Hi again, I’m still working my way through the doc...
# announcements
p
Hi again, I’m still working my way through the documentation and code base. Let’s say I have some data in Postgres (in RDS) and want to export this to S3, to ingest via Redshift. Is this an appropriate use case? Would I use the dagster libraries for this, or should I be coding the export, copy, import steps from scratch?
p
dagster-postgres
has postgres-backed implementations of dagster’s internal run storage and event storage, but might also have some utility code for setting up a connection to the postgres db if you need that.
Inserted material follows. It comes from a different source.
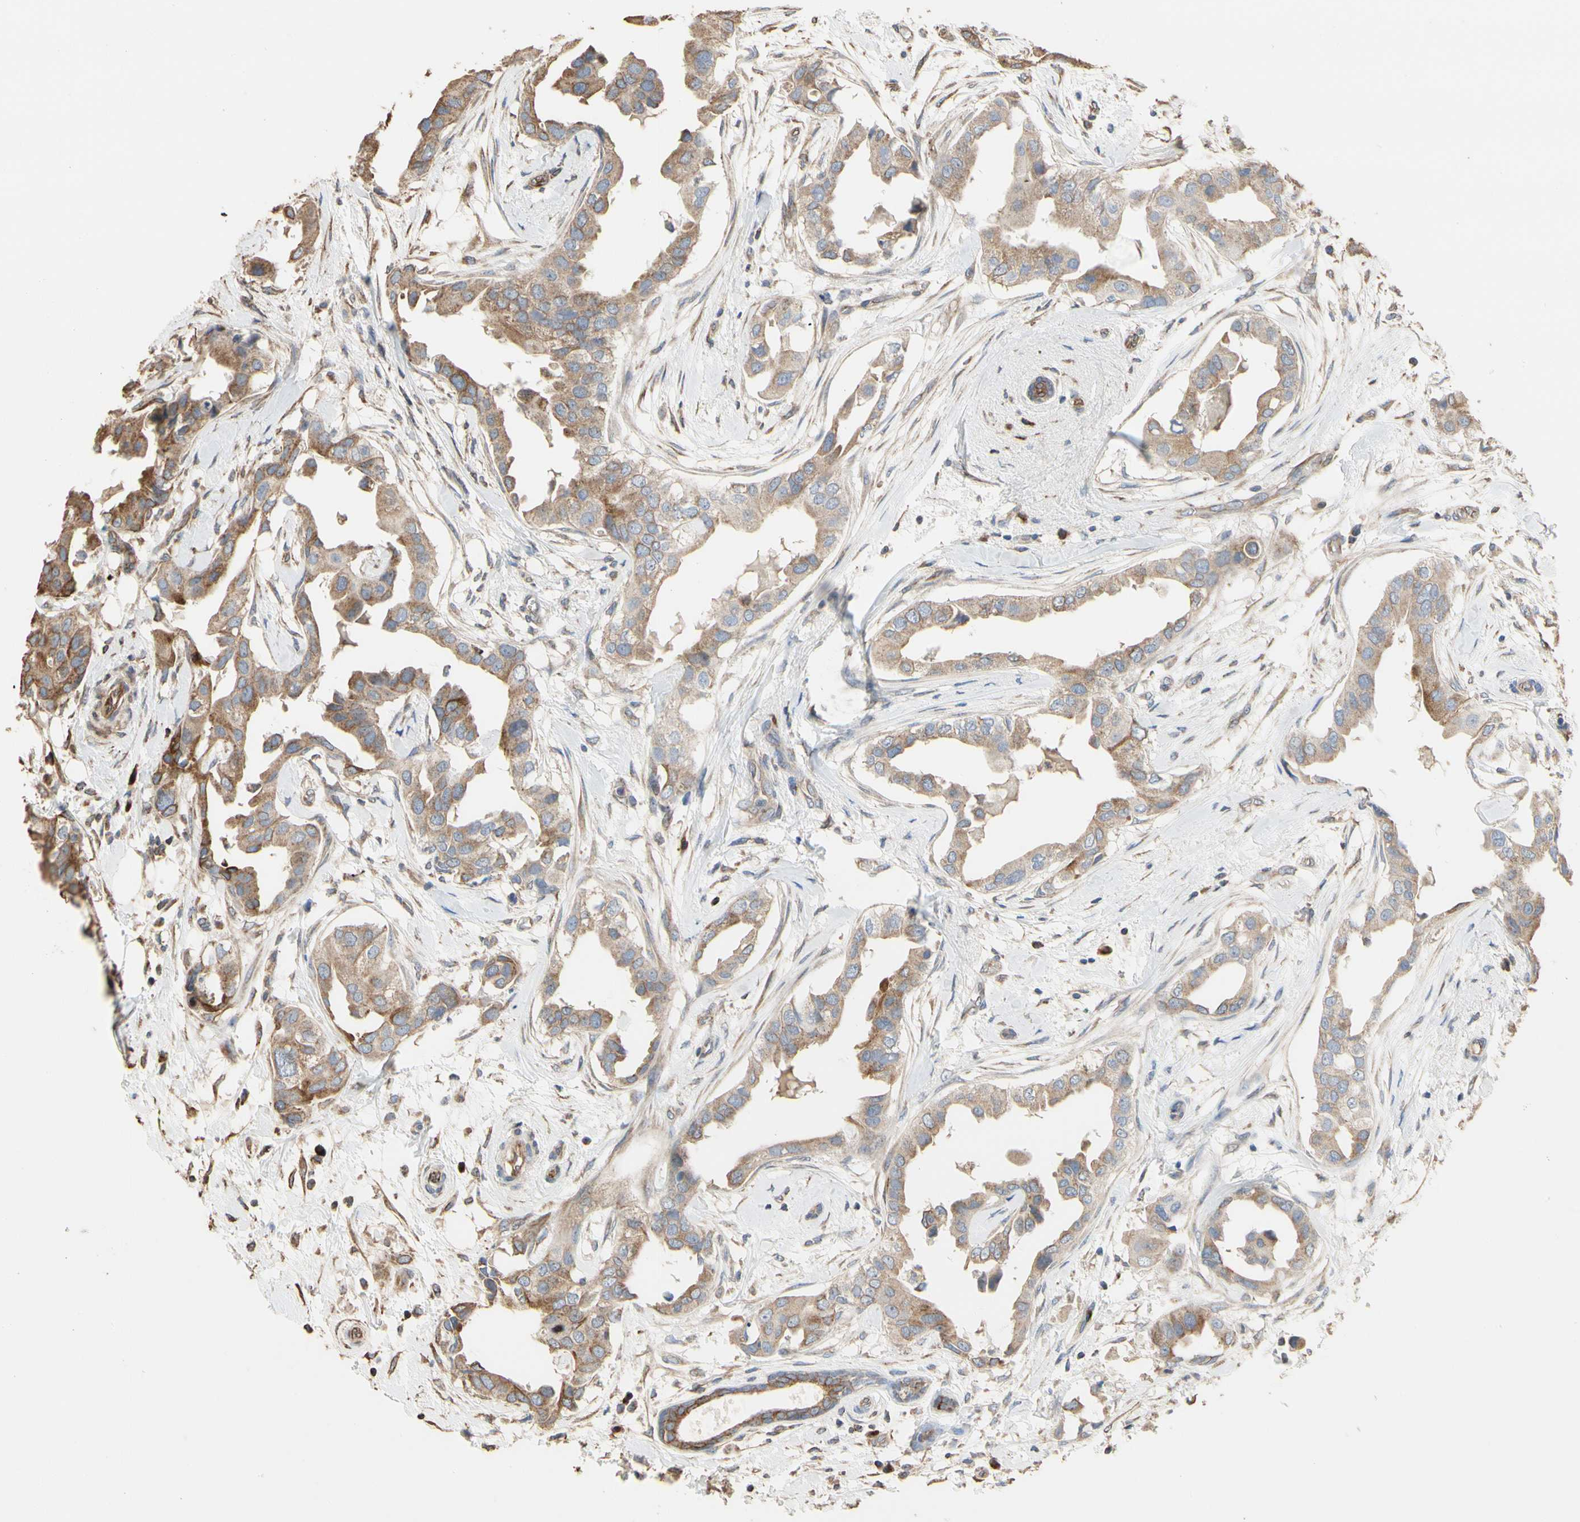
{"staining": {"intensity": "weak", "quantity": ">75%", "location": "cytoplasmic/membranous"}, "tissue": "breast cancer", "cell_type": "Tumor cells", "image_type": "cancer", "snomed": [{"axis": "morphology", "description": "Duct carcinoma"}, {"axis": "topography", "description": "Breast"}], "caption": "A brown stain shows weak cytoplasmic/membranous positivity of a protein in invasive ductal carcinoma (breast) tumor cells.", "gene": "TUBA1A", "patient": {"sex": "female", "age": 40}}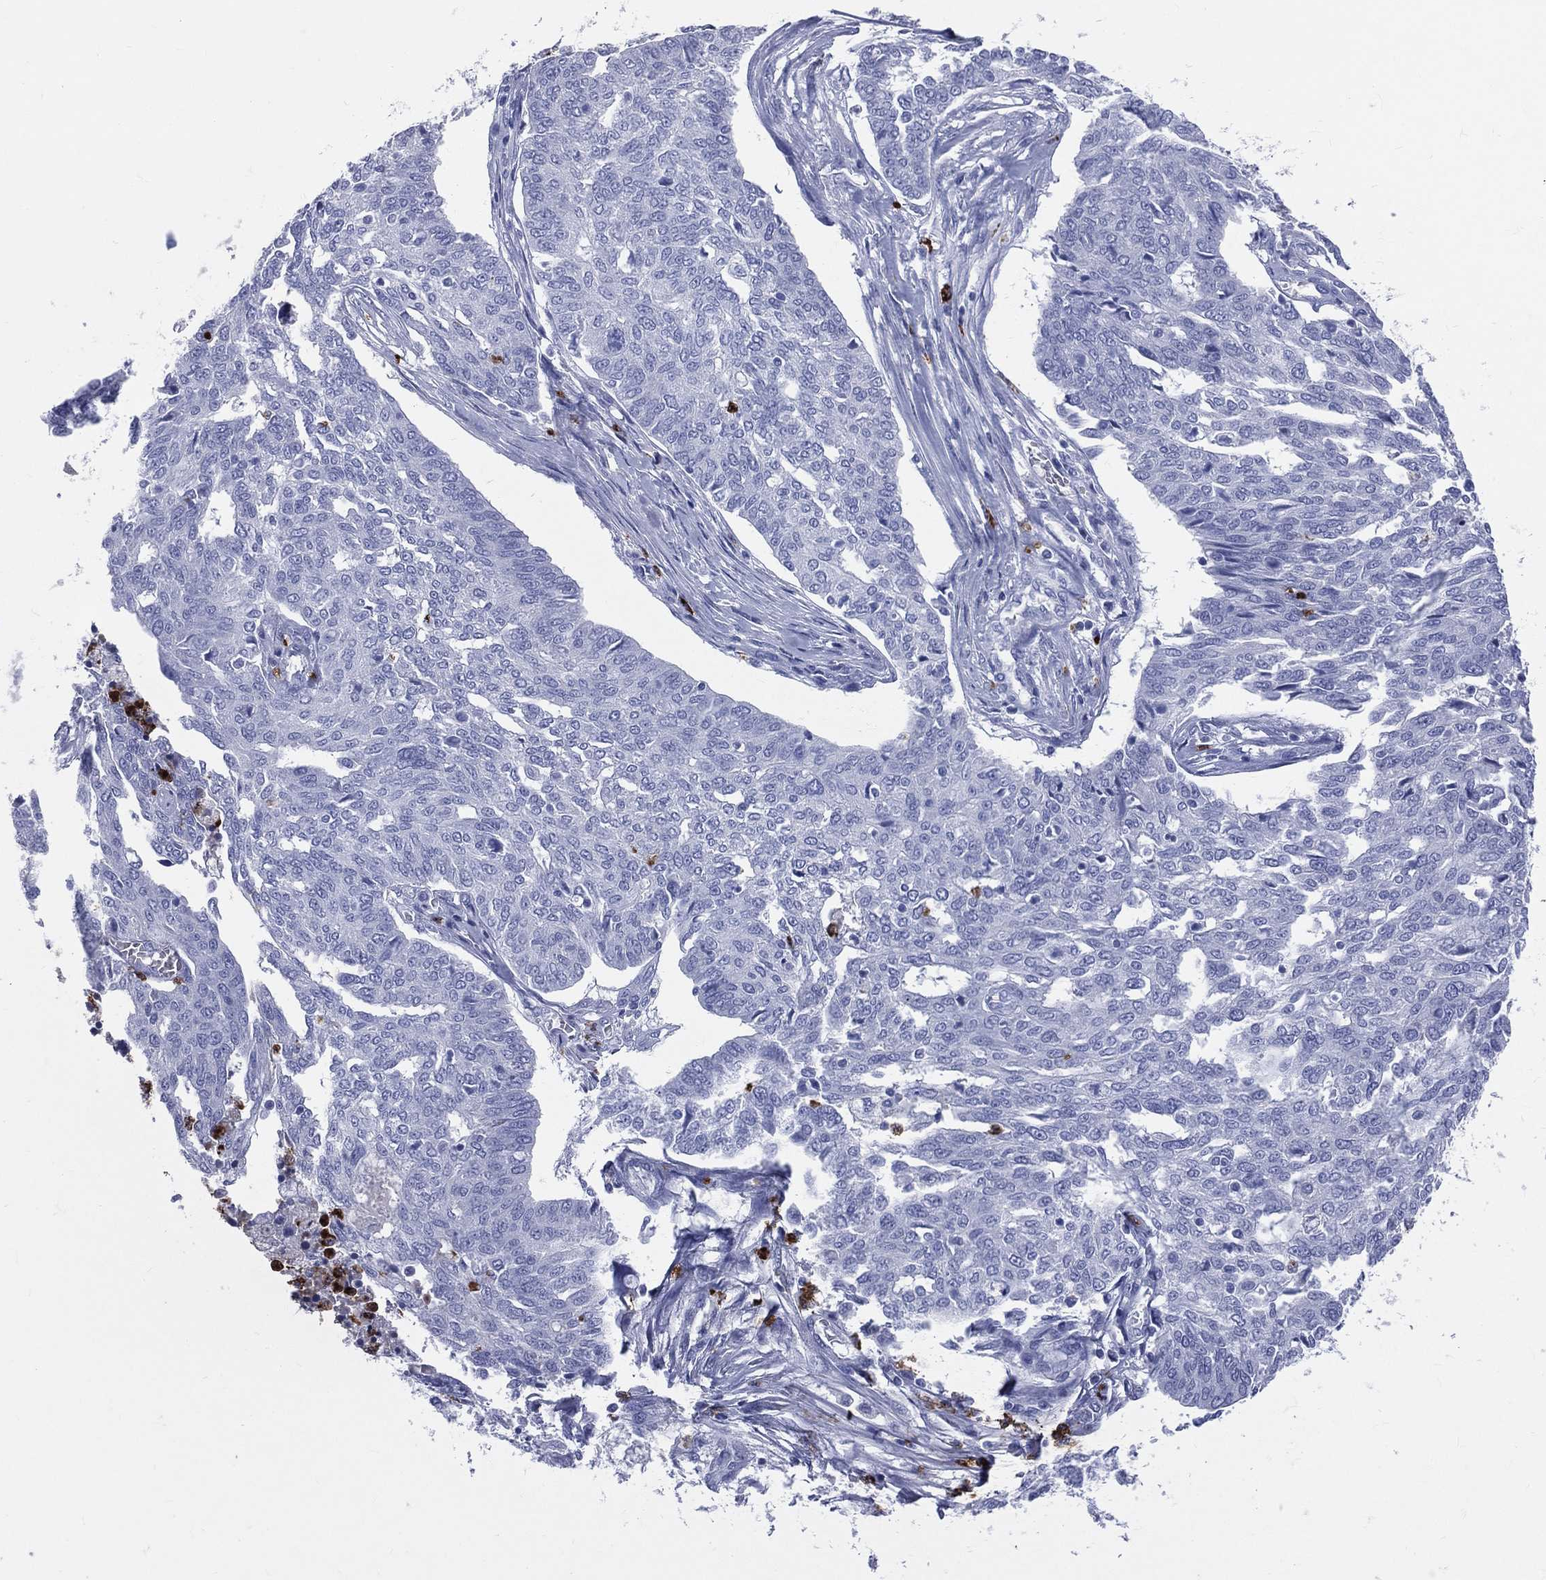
{"staining": {"intensity": "negative", "quantity": "none", "location": "none"}, "tissue": "ovarian cancer", "cell_type": "Tumor cells", "image_type": "cancer", "snomed": [{"axis": "morphology", "description": "Cystadenocarcinoma, serous, NOS"}, {"axis": "topography", "description": "Ovary"}], "caption": "Ovarian cancer was stained to show a protein in brown. There is no significant staining in tumor cells. (Brightfield microscopy of DAB (3,3'-diaminobenzidine) IHC at high magnification).", "gene": "PGLYRP1", "patient": {"sex": "female", "age": 67}}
It does not have any solids that encapsulates reading from the db however (probably the output type would be data-dependent).
dagster-aws
does define an
s3
resource that would be useful for uploading to an S3 bucket… It is a thin wrapper around the
boto
package.
You might want to look at the
airline_demo
here: https://docs.dagster.io/latest/learn/demos/airline_demo
It explicitly has connections to a postgres and Redshift database as a resource, and also uses s3 as a storage mechanism for some raw data files.
p
gotcha. would dagster still be the appropriate solution for the extract from postgres to s3 then, or should that be offloaded to different tooling? just trying to wrap my head around the ecosystem
i think in the airline example, it presumes the files are already in S3, not sure if thats the recommended starting point
m
if you have the option of modeling it as a solid within dagster, i would do that
p
cool, i’ll give it a shot! thank you.
👍 2
m
the airline demo starts with downloading from an internet source and uploading copies to s3
t
I'm currently using a bash solid to run a bash script that runs https://github.com/rongfengliang/tap-minio-csv and https://pypi.org/project/target-parquet/
I then load BigQuery with the Parquet file and then save a copy of the Parquet file in in GCS.